Why is there a special new and delete for arrays?

Question

What is wrong with using delete instead of delete[]?

Is there something special happening under the covers for allocating and freeing arrays?

Why would it be different from malloc and free?

Answer 1

Objects created with new[] must use delete[]. Using delete is undefined on arrays.

With malloc and free you have a more simple situation. There is only 1 function that frees the data you allocate, there is no concept of a destructor being called either. The confusion just comes in because delete[] and delete look similar. Actually they are 2 completely different functions.

Using delete won't call the correct function to delete the memory. It should call delete[](void*) but instead it calls delete(void*). For this reason you can't rely on using delete for memory allocated with new[]

See this C++ FAQ

[16.13] Can I drop the [] when deleteing array of some built-in type (char, int, etc)?

No!

Sometimes programmers think that the [] in the delete[] p only exists so the compiler will call the appropriate destructors for all elements in the array. Because of this reasoning, they assume that an array of some built-in type such as char or int can be deleted without the []. E.g., they assume the following is valid code:

void userCode(int n)  {
    char* p = new char[n];
    ...
    delete p; // ← ERROR! Should be delete[] p !
}

But the above code is wrong, and it can cause a disaster at runtime. In particular, the code that's called for delete p is operator delete(void*), but the code that's called for delete[] p is operator delete[](void*). The default behavior for the latter is to call the former, but users are allowed to replace the latter with a different behavior (in which case they would normally also replace the corresponding new code in operator new[](size_t)). If they replaced the delete[] code so it wasn't compatible with the delete code, and you called the wrong one (i.e., if you said delete p rather than delete[] p), you could end up with a disaster at runtime.

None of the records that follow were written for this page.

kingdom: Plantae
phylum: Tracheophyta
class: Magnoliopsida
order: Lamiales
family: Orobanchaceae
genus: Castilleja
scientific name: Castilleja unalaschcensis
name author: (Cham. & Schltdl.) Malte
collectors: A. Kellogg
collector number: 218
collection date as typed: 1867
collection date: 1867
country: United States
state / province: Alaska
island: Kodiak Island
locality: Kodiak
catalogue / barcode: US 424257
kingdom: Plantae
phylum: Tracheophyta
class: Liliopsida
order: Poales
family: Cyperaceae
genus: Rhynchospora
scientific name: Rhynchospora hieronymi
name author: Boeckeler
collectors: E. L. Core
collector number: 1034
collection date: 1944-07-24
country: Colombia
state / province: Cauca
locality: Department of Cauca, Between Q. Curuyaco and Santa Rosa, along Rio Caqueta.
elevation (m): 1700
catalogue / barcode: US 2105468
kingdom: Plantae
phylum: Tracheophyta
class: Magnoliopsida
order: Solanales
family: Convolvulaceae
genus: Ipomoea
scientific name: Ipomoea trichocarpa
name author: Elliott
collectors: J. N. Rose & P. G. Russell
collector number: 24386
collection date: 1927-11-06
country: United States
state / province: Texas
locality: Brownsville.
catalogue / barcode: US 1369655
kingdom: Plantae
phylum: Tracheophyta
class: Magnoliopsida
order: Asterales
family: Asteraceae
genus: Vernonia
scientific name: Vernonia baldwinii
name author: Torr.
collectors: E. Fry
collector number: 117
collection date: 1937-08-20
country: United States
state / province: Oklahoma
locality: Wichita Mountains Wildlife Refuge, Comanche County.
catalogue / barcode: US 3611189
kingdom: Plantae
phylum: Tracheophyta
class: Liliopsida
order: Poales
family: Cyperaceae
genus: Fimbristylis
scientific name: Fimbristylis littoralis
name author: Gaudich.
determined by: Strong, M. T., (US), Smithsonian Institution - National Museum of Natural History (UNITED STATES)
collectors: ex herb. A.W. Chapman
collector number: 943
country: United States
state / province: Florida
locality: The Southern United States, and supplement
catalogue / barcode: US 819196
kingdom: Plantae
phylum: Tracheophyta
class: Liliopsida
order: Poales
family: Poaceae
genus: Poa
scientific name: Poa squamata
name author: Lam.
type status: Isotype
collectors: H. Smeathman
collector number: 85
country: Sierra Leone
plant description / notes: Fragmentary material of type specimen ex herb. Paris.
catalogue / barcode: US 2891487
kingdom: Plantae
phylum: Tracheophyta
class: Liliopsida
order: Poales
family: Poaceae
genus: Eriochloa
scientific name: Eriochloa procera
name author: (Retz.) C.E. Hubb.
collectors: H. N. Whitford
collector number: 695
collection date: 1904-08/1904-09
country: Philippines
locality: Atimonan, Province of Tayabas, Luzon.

Why does delete[] exist in the first place?

Whether you do x or y:

 char * x = new char[100]; 
 char * y = new char;

Both are stored in char * typed variables.

I think the reason for the decision of delete, and delete[] goes along with a long list of decisions that are in favor of efficiency in C++. It is so that there is no enforced price to do a lookup of how much needs to be deleted for a normal delete operation.

Having 2 new and new[] seems only logical to have delete and delete[] anyway for symmetry.